Stevie shares, “This album release marks my official return to music after a Rip Van Winkle twenty years away! Styles have changed and I’ve changed too, but I’m still all about the song. Rather than rely on loops and beats, I wrote all of these songs on paper at a real piano, like some old guy in a tiny Brill Building office full of heartache and cigarette smoke. I produced each track according to its own wishes, and so I’ve ended up with an album that wanders all across the landscape of my entire musical past, which, as you can tell by listening, is a pretty broad piece of geography! I filled the tracks with plenty of ear candy (I play a lot of instruments) but the songs work just as well when I perform them solo.”
Stevie began his musical career in the East Bay punk scene in the band Young Adults, a popular live band that never released any vinyl. The Young Adults didn’t look like the typical punk outfit, wearing leisure suits and long hair and daring to play slow songs in addition to the standard punk fare.

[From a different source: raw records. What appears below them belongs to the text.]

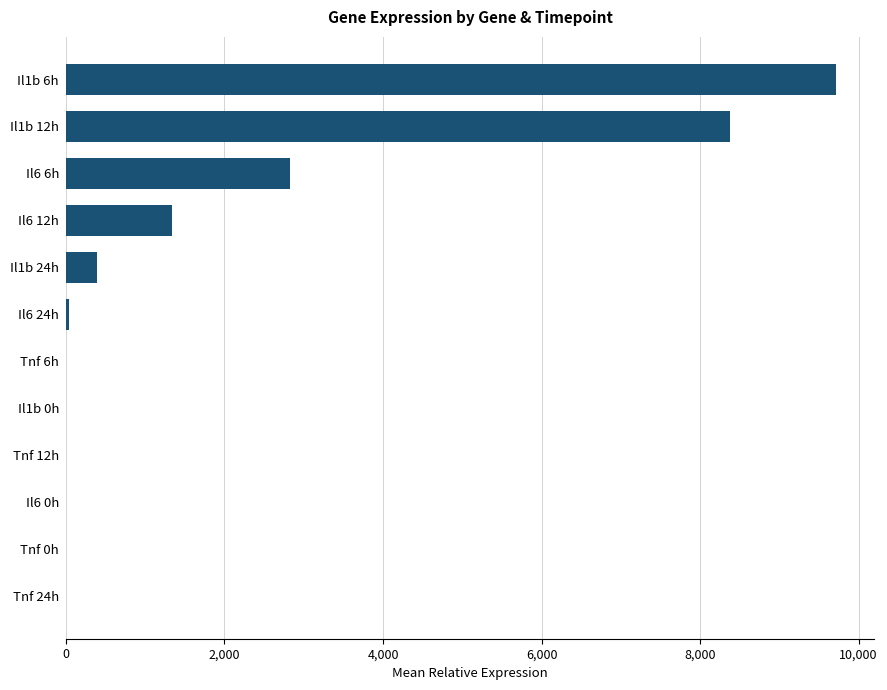

What is the greatest value displayed?

9711.6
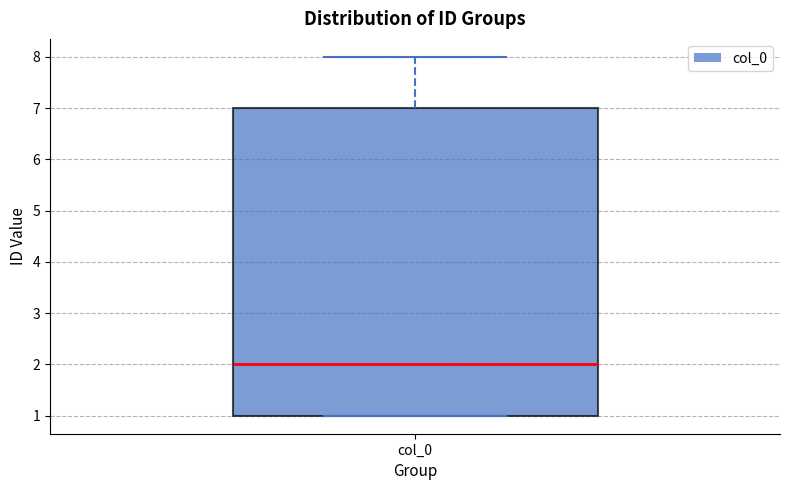

Read this box plot against the y-axis: the position of the median line, the range covered by the box, and the ends of both whiskers. The values are not printed on the chart, so give them approximately, as read against the axis.

median 2, box 1 to 7, whiskers 1 to 8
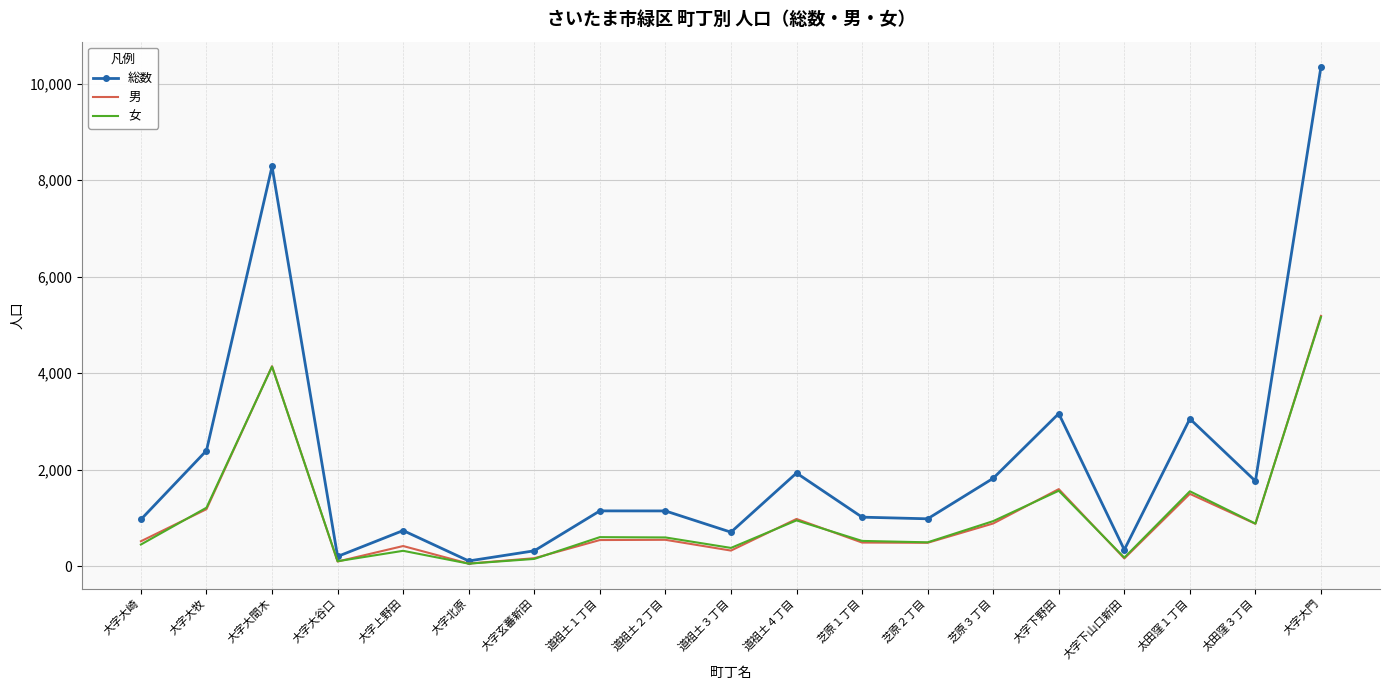

What position from the left is 道祖土１丁目?

8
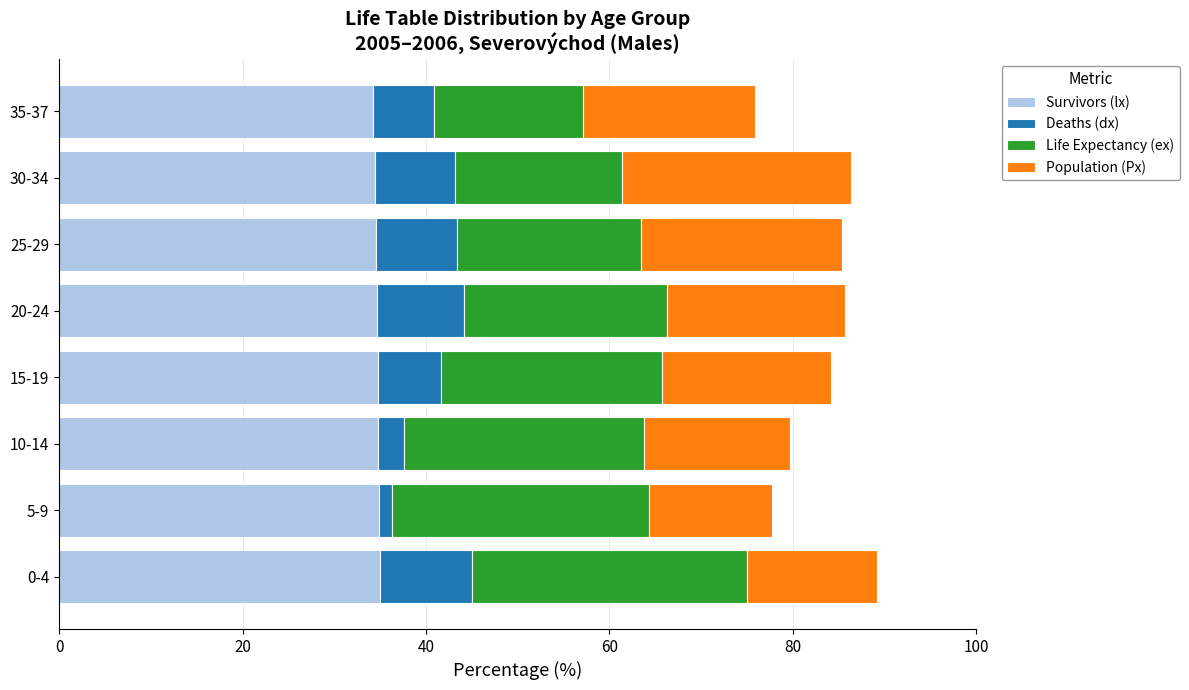

What is the sum of all Survivors (lx) values?

277.2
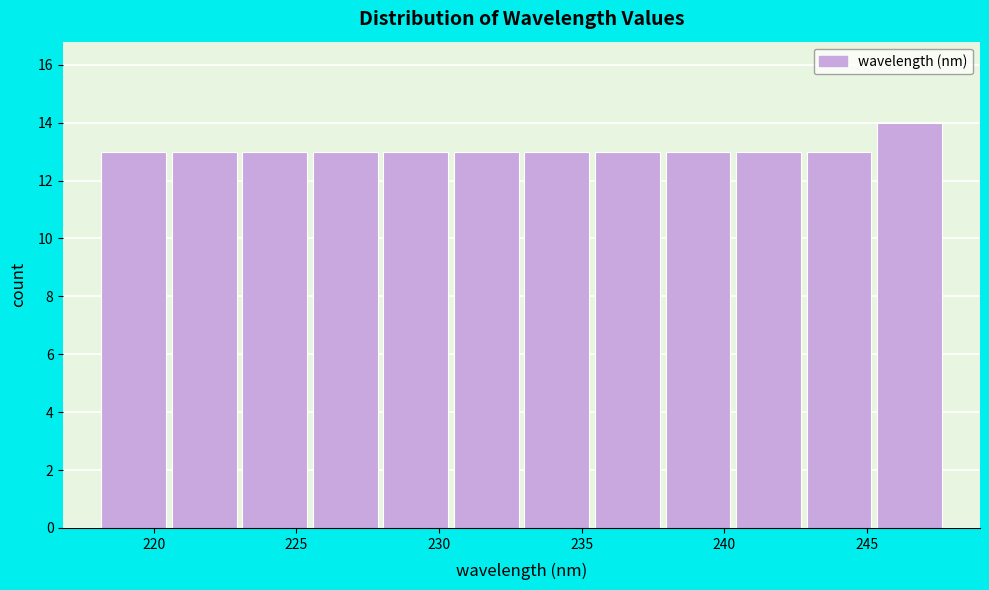

Over which range of the x-axis is the bar tallest?

245.5 to 247.5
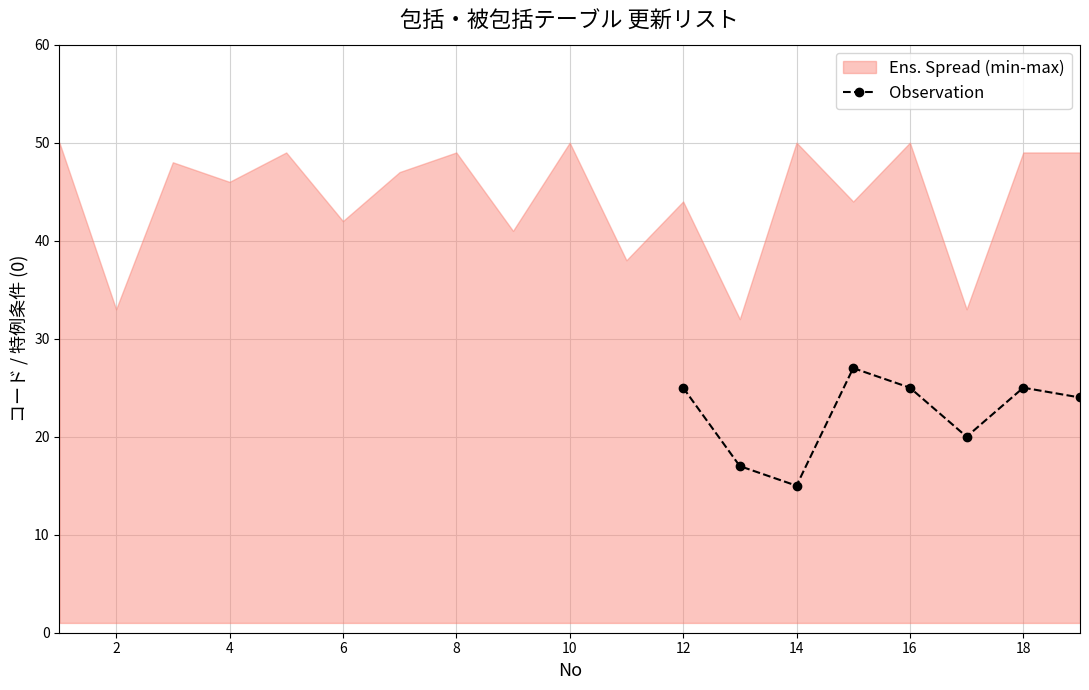

How many values in the Observation series are below 25?

4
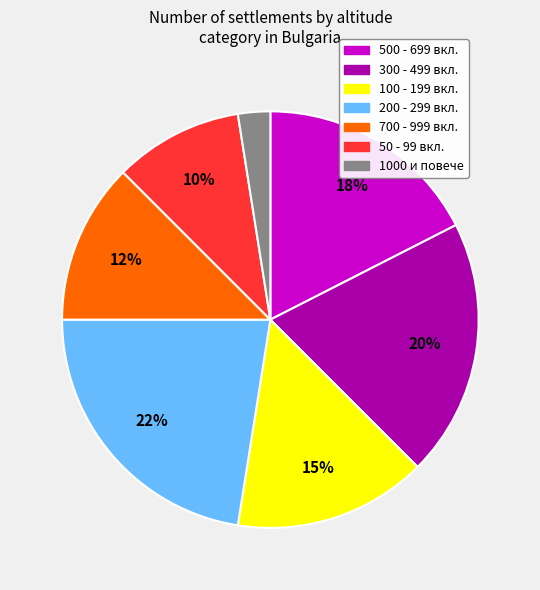

True or false: 300 - 499 вкл. accounts for 30% of the total.

False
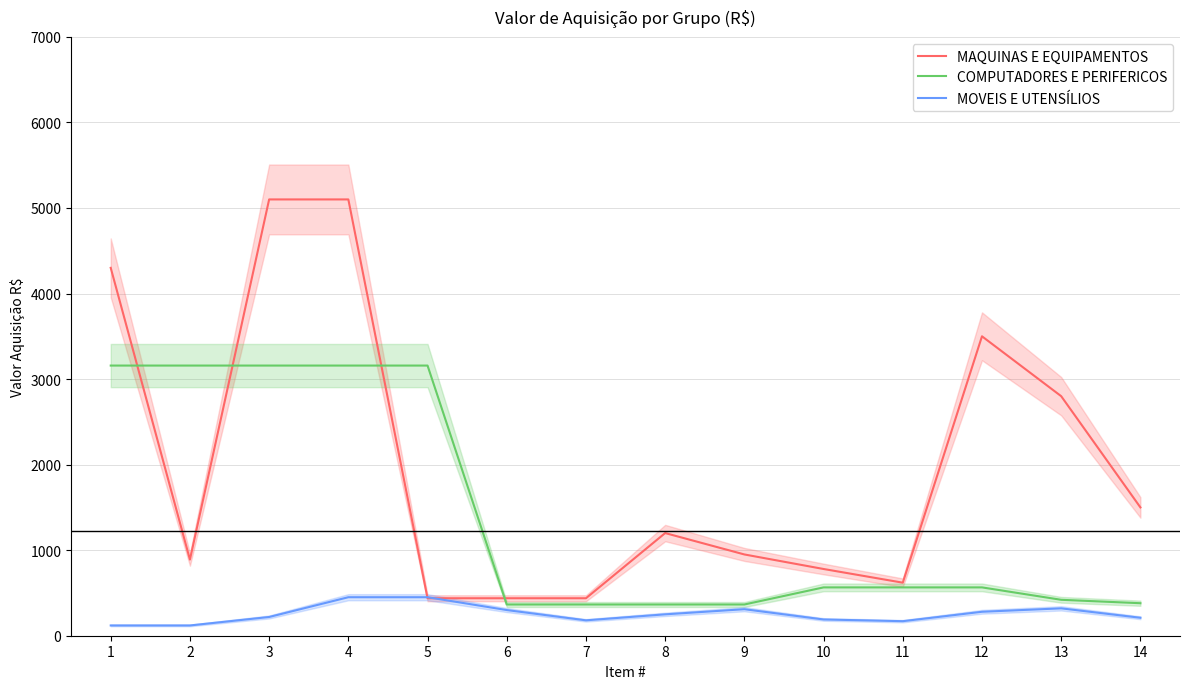

The MAQUINAS E EQUIPAMENTOS series shows 1322.1 at 13. True or false?

False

Members of the band went on to the Dead Kennedys and Wire Train.
During the ‘80s, Stevie was one of the founders of the Movie Stars, a San Francisco Americana group, which released two albums. After a brief stint on the road with John Wesley Harding in the early nineties he played pedal steel with the great retro country band Red Meat, before decamping to a tiny village in Vermont to take time off to raise a family. While there he taught guitar to lots of Vermont kids, including a young Noah Kahan, while still writing songs and performing locally.
Now back in California, Stevie lives in Santa Rosa, where he is resuming his musical offerings to the world.
Encompassing a dozen tracks, highlights on the album include “If Crying Is a Crime,” a bluesy, country-flavored tune rife with drawling guitars and Stevie’s delicious vocals. For some reason, the song conjures up suggestions of The Everly Brothers, smooth and soulful.
“Black Hole In My Heart” rolls out on dark, bluesy colors as Stevie’s aching voice narrates the pain of lost love. A dazzling guitar solo gives the tune luxurious sad hues. “Whispering Wind” travels on jangly guitars, followed by descending to a bass-filled melody. When the gleaming guitars enter again, the tune sits somewhere between The Eagles and The Byrds.
A personal favorite, “Over Too Soon,” pushes out low-slung, country savors as Stevie’s creamy voice imbues the lyrics with tender warmth.
Stevie Cornell has it going on! His self-titled album features dreamy country textures, cashmere rhythms, and Stevie’s velvety voice.